Dalla Lana School of Public Health, University of Toronto, Toronto, ON, Canada.
Epidemiology, Biostatistics and Occupational Health, McGill University, Montreal, QC, Canada.
Int J Epidemiol. 2023 Apr 19;52(2):489-500. doi: 10.1093/ije/dyac117.
Causal inference using area-level socioeconomic measures is challenging due to risks of residual confounding and imprecise specification of the neighbourhood-level social exposure. By using multi-linked longitudinal data to address these common limitations, our study aimed to identify protective effects of neighbourhood socioeconomic improvement on premature mortality risk.
We used data from the Canadian Community Health Survey, linked to health administrative data, including longitudinal residential history. Individuals aged 25-69, living in low-socioeconomic status (SES) areas at survey date (n = 8335), were followed up for neighbourhood socioeconomic improvement within 5 years. We captured premature mortality (death before age 75) until 2016. We estimated protective effects of neighbourhood socioeconomic improvement exposures using Cox proportional hazards models. Stabilized inverse probability of treatment weights (IPTW) were used to account for confounding by baseline health, social and behavioural characteristics. Separate analyses were carried out for three exposure specifications: any improvement, improvement by residential mobility (i.e. movers) or improvement in place (non-movers).

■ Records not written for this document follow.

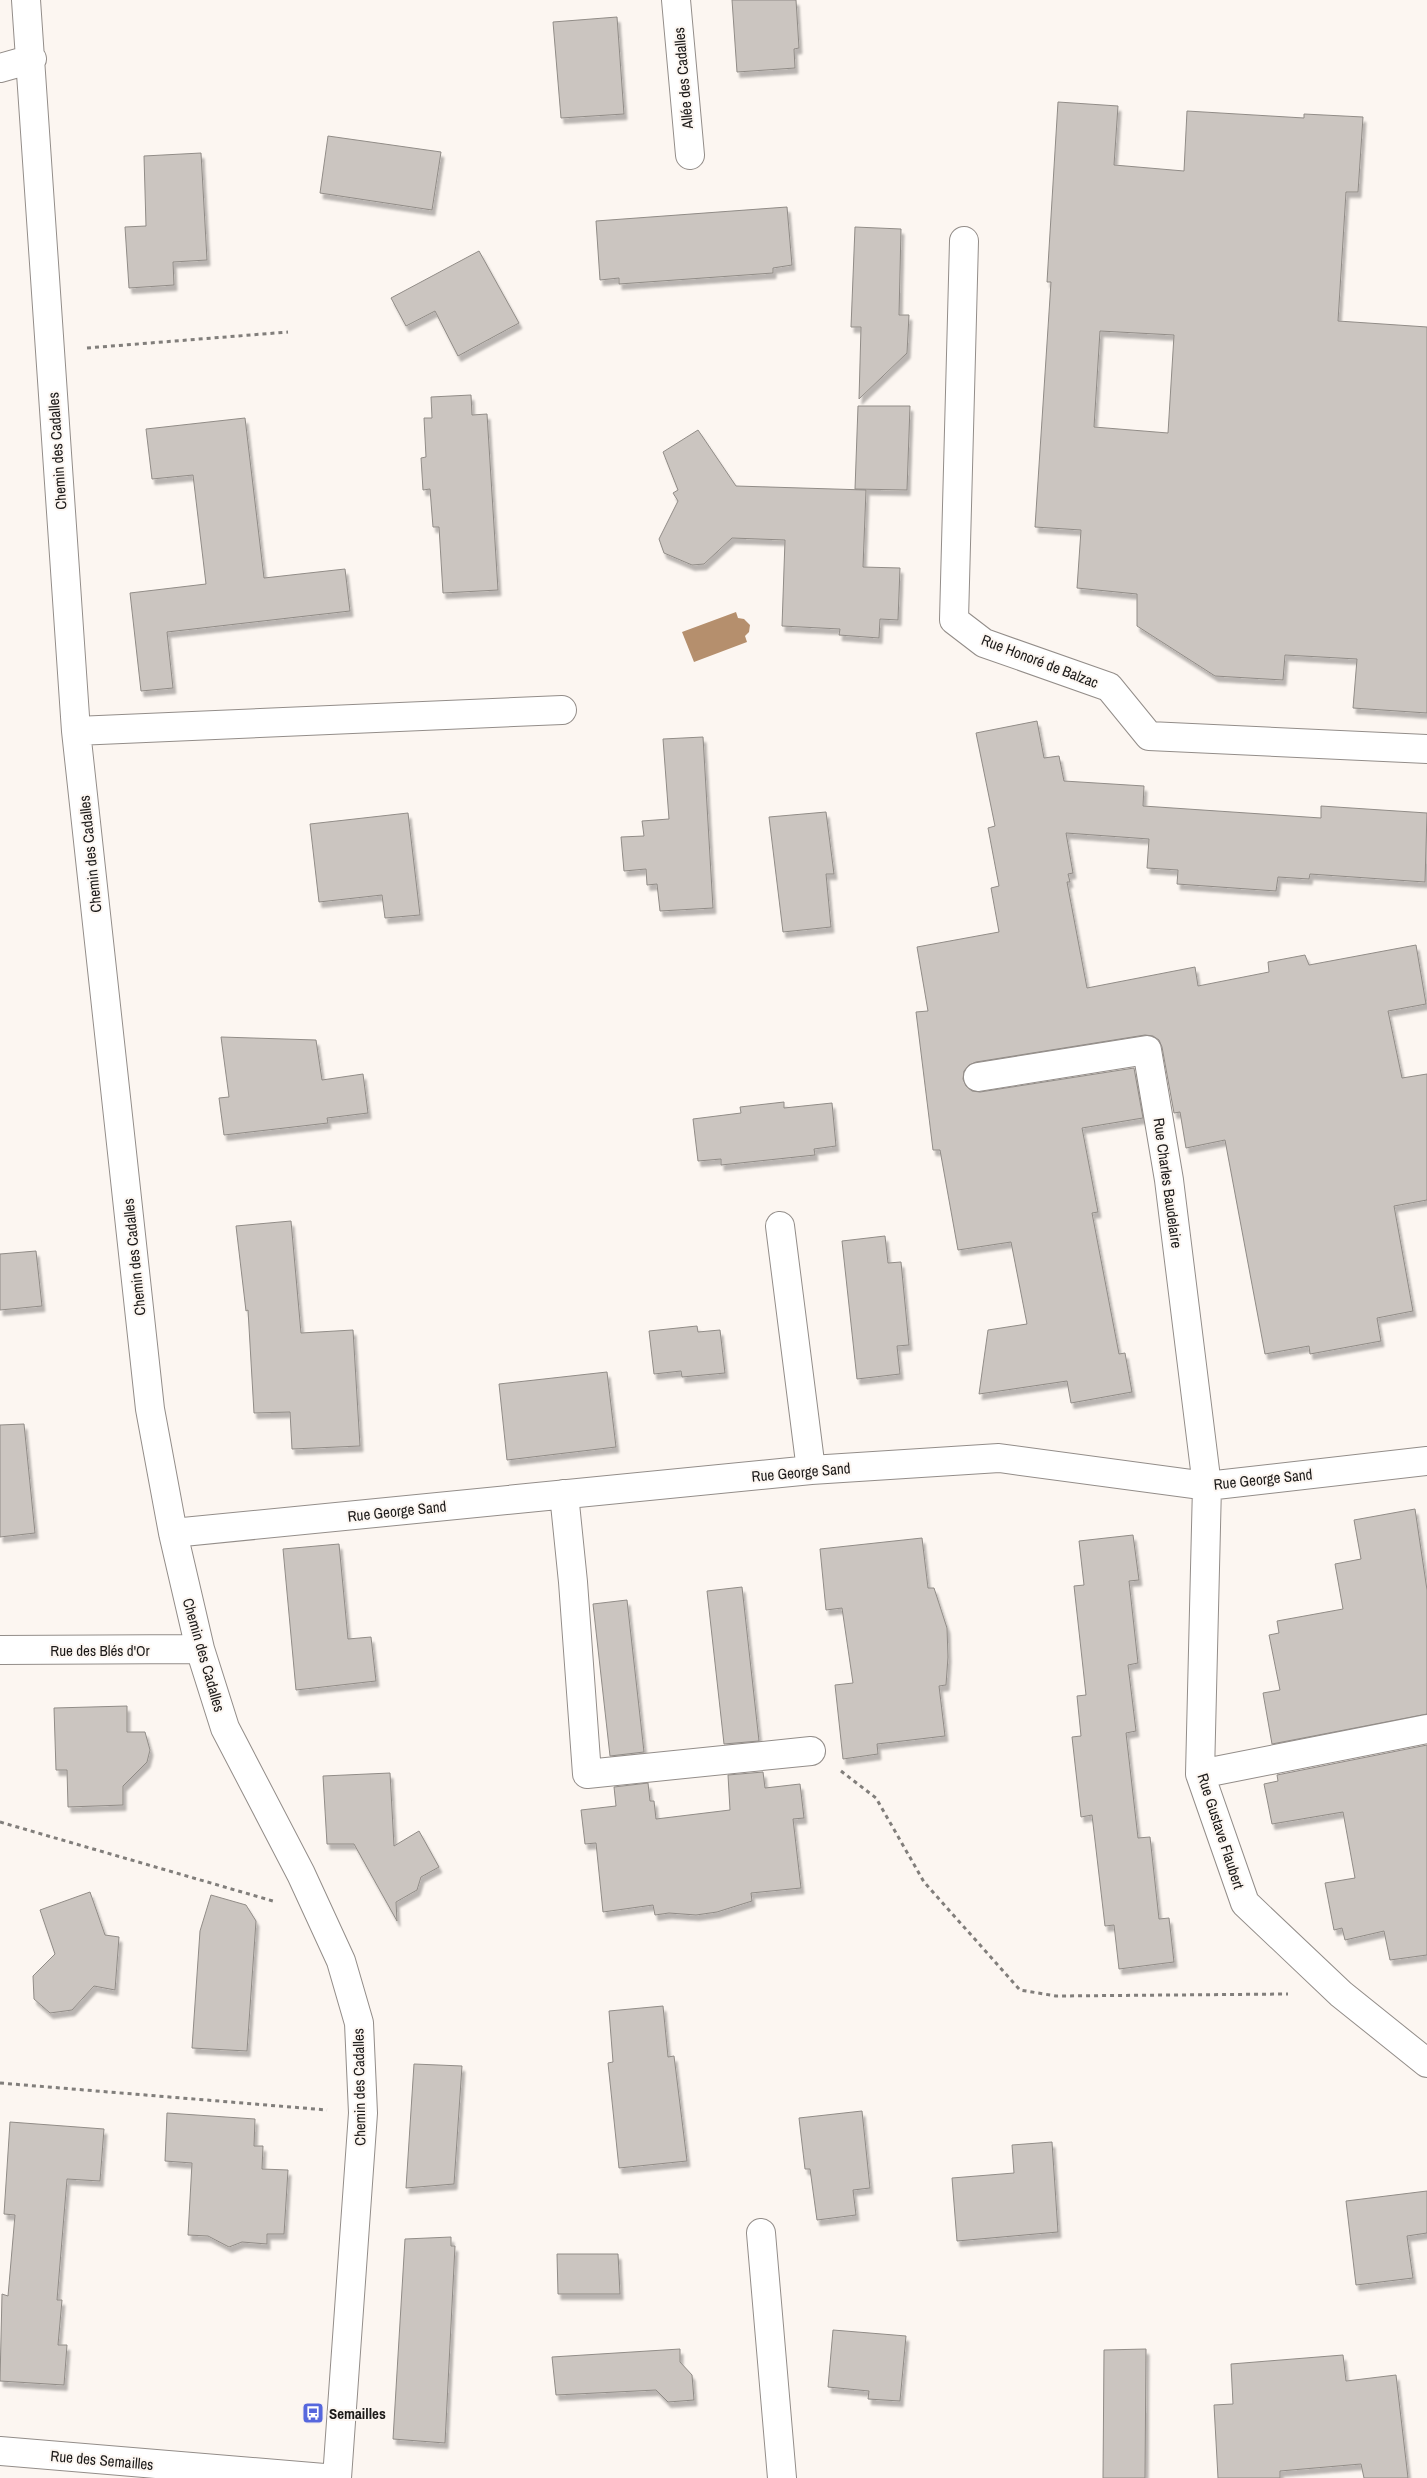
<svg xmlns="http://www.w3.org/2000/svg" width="1427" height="2478" font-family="'Archivo Narrow',sans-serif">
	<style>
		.water { fill: #b58f6d }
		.building { fill: #cbc5c0; stroke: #918c87; fill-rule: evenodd; filter: url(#shadow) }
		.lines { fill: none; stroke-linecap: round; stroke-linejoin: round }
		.minor-casing { stroke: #938d89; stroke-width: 30 }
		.path { stroke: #817e7b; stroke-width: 3; stroke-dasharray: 4 4; stroke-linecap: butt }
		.minor { stroke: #fff; stroke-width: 28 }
		.labels { text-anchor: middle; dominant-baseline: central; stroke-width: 4; stroke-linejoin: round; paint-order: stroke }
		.street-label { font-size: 15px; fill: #1c1a19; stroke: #fcf6f1 }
		.poi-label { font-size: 15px; font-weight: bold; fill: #1c1a19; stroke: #fcf6f1; text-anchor: start }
	</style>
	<defs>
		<filter id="shadow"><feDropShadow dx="3" dy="5.5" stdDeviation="1" flood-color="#0004"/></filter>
	</defs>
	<rect width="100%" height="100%" fill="#fcf6f1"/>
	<!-- water -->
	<path class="water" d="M736,612L738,618L744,619L750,625L749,632L745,636L747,642L694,662L682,632Z"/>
	<!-- building -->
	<path class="building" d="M732,0H796L799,48L794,49L795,68L737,72Z
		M617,17L624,114L561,118L553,22Z
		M1058,102L1118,106L1114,165L1184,171L1187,111L1304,118V114L1363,117L1358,192H1346L1338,321L1427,327V713L1353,708L1357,659L1285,655L1283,680L1215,676L1137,626V594L1077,588L1081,530L1035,527L1051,282H1047ZM1100,331L1174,335L1168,433L1094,427Z
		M328,136L441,152L432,210L320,193Z
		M201,153L207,260L173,262L174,285L129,288L125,227L146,226L144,156Z
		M787,207L792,265L773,268V273L619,284V278L600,280L596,221Z
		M855,227L901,229L899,315H909L907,353L859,399L861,327H851Z
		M479,251L519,323L458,356L435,311L406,326L391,298Z
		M471,395L472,415L487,414L498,590L443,593L439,527H433L430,489L423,490L421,458L426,457L424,418H432L431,397Z
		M858,406H910L907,490L855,489Z
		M245,418L264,578L345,569L350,611L167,632L173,688L141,691L130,593L206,584L193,475L152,479L146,429Z
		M698,430L736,486L866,490L863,567L900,568L898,620L880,619L879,638L839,635L840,629L782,626L785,540L732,538L704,564L692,565L664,553L659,539L678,501L673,493L678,490L663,452Z
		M1037,721L1044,758L1059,756L1064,781L1144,786L1143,806L1321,818V806L1427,813L1425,882L1310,874L1309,879L1278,877L1276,891L1177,884L1178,870L1147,868L1149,839L1066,833L1073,873L1068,874L1070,882H1067L1087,988L1195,967L1198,986L1269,972L1268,962L1305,955L1309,965L1416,945L1426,1004L1388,1011L1402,1078L1427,1074V1200L1394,1206L1413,1311L1377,1318L1381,1341L1310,1354L1309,1346L1265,1354L1225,1140L1186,1148L1180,1112L1174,1113L1162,1047L1159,1040L1153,1036L1145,1035L976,1062L969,1065L964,1071L963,1079L966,1086L972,1091L980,1092L1134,1068L1143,1118L1082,1128L1098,1212L1092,1213L1119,1354L1125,1353L1132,1392L1071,1403L1067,1381L979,1394L988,1330L1027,1324L1011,1242L958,1250L940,1150H933L916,1012L928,1011L917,947L999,932L991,888L999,886L988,828L995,826L976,733Z
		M703,737L713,908L660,911L657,884L647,885L646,869L624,871L621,837L644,836L642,821L669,819L663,739Z
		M826,812L834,874H826L831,927L783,932L769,817Z
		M408,813L420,915L385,918L382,895L319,902L310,824Z
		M221,1037L316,1040L322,1080L363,1074L368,1113L327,1118L328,1123L224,1135L219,1098L229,1097Z
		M784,1102V1108L832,1103L836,1146L814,1149L815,1155L721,1165V1159L698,1161L693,1119L741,1113L740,1107Z
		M291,1221L301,1333L353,1330L360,1446L292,1449L290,1412L254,1413L248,1310L246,1311L236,1226Z
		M885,1236L888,1263L901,1262L909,1345L897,1346L900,1374L857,1379L842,1241Z
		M36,1251L42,1306L0,1310V1254Z
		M697,1326L698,1332L720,1330L725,1373L682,1377L681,1371L654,1374L649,1331Z
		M607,1372L616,1447L507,1460L499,1384Z
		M24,1424L35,1533L0,1537V1425Z
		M1415,1509L1427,1590V1714L1272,1744L1263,1693L1280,1690L1269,1635L1279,1633L1277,1621L1343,1609L1335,1564L1361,1559L1354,1520Z
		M1133,1535L1139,1580L1129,1581L1138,1663L1128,1665L1136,1731L1126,1733L1138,1838L1150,1837L1159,1919L1169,1918L1174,1962L1119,1969L1114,1925L1105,1926L1092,1815L1081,1817L1072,1737L1081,1736L1077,1696L1086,1695L1074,1586L1084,1585L1079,1541Z
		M922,1538L928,1588H934L947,1628L948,1657L946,1685L939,1686L945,1736L877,1744L878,1754L843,1759L835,1685L853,1683L842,1608L826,1610L820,1549Z
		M339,1544L348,1639L371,1637L376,1681L296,1690L283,1549Z
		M742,1587L759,1741L724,1744L707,1591Z
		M627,1600L644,1752L610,1756L593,1604Z
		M127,1706V1732H145L150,1750L147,1762L123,1786V1805L68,1807L67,1770H56L54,1708Z
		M1427,1745V1955L1390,1960L1384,1931L1345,1940L1342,1928L1334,1930L1325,1883L1355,1878L1343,1812L1272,1824L1264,1784L1278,1781L1277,1775Z
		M763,1772L765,1788L800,1784L804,1818L793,1819L801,1888L751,1893L752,1901L717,1912L696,1915L669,1913L655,1915L653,1905L603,1912L596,1843L585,1844L581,1810L616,1806L614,1787L648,1783L650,1801H654L656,1819L730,1810L728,1775Z
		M390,1773L394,1846L419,1831L439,1867L421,1877L417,1890L396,1902L397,1921L354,1844H327L323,1776Z
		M90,1892L105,1935L119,1937L115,1990L94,1986L72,2010L50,2013L34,1999L33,1976L55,1954L40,1910Z
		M211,1895L246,1905L256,1921L247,2051L192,2048L200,1931Z
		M663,2006L668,2057L674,2056L687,2161L619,2168L608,2063L613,2062L609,2011Z
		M414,2064L462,2066L454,2184L406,2188Z
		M862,2111L870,2188L853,2190L856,2215L817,2220L810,2169H805L799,2118Z
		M167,2113L255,2119L254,2146H263L262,2169L288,2170L284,2234H267V2244L242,2242L229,2247L208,2236L188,2235L192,2163L165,2161Z
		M10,2122L104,2129L100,2181L67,2179L57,2300H62L58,2345H67L64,2385L0,2381L2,2294L8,2296L15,2215L4,2214Z
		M1052,2142L1058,2232L957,2241L952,2178L1014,2173L1012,2145Z
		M1427,2191V2233L1407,2236L1413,2278L1356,2285L1346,2201Z
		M451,2237V2246H455L445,2443L393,2439L405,2239Z
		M557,2254H618L620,2294H558Z
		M833,2330L906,2336L900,2401L868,2399L869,2391L828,2387Z
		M680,2349V2362L692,2375L694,2400L668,2402L656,2390L556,2395L552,2357Z
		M1146,2349L1145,2478H1103L1104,2350Z
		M1343,2355L1346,2381L1396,2375L1408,2478H1364L1361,2464L1280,2471V2478H1218L1214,2405L1233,2404L1231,2364Z"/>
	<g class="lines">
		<!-- minor casing -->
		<g class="minor-casing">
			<path id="minor" d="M26,0L76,731L150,1409L173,1533L200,1649L225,1728L301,1874L341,1961L359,2023L363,2113L337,2478
				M676,0L690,155
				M0,68L32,59
				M964,241L954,620L984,643L1109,687L1149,736L1427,749
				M76,731L562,710
				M978,1077L1147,1050L1169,1180L1207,1486L1200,1774L1245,1903L1341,1994L1427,2063
				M780,1226L811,1470
				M564,1494L573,1582L587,1774L811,1751
				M173,1533L811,1470L999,1458L1207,1486L1427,1461
				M0,1650L200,1649
				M1200,1774L1427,1729
				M761,2233L782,2478
				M0,2451L324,2478"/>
		</g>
		<!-- path -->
		<path class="path" d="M87,348L288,332
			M841,1771L876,1798L924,1882L1020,1990L1056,1996L1288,1994
			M0,1822L273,1901
			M0,2083L327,2110"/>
		<!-- minor -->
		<use href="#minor" class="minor"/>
	</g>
	<!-- icons -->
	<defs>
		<g id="bus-square" transform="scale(1.125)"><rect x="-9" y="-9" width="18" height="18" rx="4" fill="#5667dd" stroke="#fcf6f1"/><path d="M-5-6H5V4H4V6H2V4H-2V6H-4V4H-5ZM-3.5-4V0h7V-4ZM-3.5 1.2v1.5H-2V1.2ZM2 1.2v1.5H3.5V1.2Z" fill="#fff"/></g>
	</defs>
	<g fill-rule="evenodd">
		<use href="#bus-square" x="313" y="2413"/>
	</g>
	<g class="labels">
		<!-- street labels -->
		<g class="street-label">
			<text transform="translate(683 78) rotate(-95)">Allée des Cadalles</text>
			<text transform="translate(57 451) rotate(-94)">Chemin des Cadalles</text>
			<text transform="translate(1040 661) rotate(21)">Rue Honoré de Balzac</text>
			<text transform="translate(90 854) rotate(-96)">Chemin des Cadalles</text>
			<text transform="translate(1168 1183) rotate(82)">Rue Charles Baudelaire</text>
			<text transform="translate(134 1257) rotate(-96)">Chemin des Cadalles</text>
			<text transform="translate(801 1472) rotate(-5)">Rue George Sand</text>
			<text transform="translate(1263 1479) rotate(-6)">Rue George Sand</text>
			<text transform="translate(397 1511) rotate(-6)">Rue George Sand</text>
			<text x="100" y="1650">Rue des Blés d'Or</text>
			<text transform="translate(204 1655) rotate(74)">Chemin des Cadalles</text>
			<text transform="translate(1221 1831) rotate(72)">Rue Gustave Flaubert</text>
			<text transform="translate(359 2087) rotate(-91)">Chemin des Cadalles</text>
			<text transform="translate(102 2460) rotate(5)">Rue des Semailles</text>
		</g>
		<!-- poi labels -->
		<g class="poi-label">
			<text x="329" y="2413">Semailles</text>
		</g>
	</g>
</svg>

Overall, 36.9% of the study cohort experienced neighbourhood socioeconomic improvement either by residential mobility or improvement in place. There were noted differences in baseline health status, demographics and individual SES between exposure groups. IPTW survival models showed a modest protective effect on premature mortality risk of socioeconomic improvement overall (HR = 0.86; 95% CI 0.63, 1.18). Effects were stronger for improvement in place (HR = 0.67; 95% CI 0.48, 0.93) than for improvement by residential mobility (HR = 1.07, 95% 0.67, 1.51).
Our study provides robust evidence that specific neighbourhood socioeconomic improvement exposures are important for determining mortality risks.
由于存在残留混杂和邻里社会暴露的不精确规范的风险,使用区域社会经济指标进行因果推断具有挑战性。通过使用多链接纵向数据来解决这些常见的局限性,我们的研究旨在确定邻里社会经济改善对过早死亡风险的保护作用。
我们使用来自加拿大社区健康调查的数据,该数据与健康管理数据相关联,包括纵向居住史。在调查日期(n=8335)居住在低社会经济地位(SES)地区的 25-69 岁个体,在 5 年内进行邻里社会经济改善的随访。我们记录了 2016 年之前的过早死亡(75 岁之前死亡)。我们使用 Cox 比例风险模型估计邻里社会经济改善暴露的保护作用。稳定的逆处理概率加权(IPTW)用于解释基线健康、社会和行为特征引起的混杂。针对三种暴露情况分别进行了分析:任何改善、通过居住迁移(即迁居者)的改善或原地改善(非迁居者)。
总体而言,研究队列中有 36.9%的人经历了邻里社会经济的改善,无论是通过居住迁移还是原地改善。在暴露组之间,基线健康状况、人口统计学特征和个体 SES 存在差异。IPTW 生存模型显示,社会经济改善对过早死亡风险具有适度的保护作用(HR=0.86;95%CI 0.63,1.18)。原地改善(HR=0.67;95%CI 0.48,0.93)的效果强于居住迁移改善(HR=1.07;95%CI 0.67,1.51)。
我们的研究提供了有力的证据表明,特定的邻里社会经济改善暴露对于确定死亡风险很重要。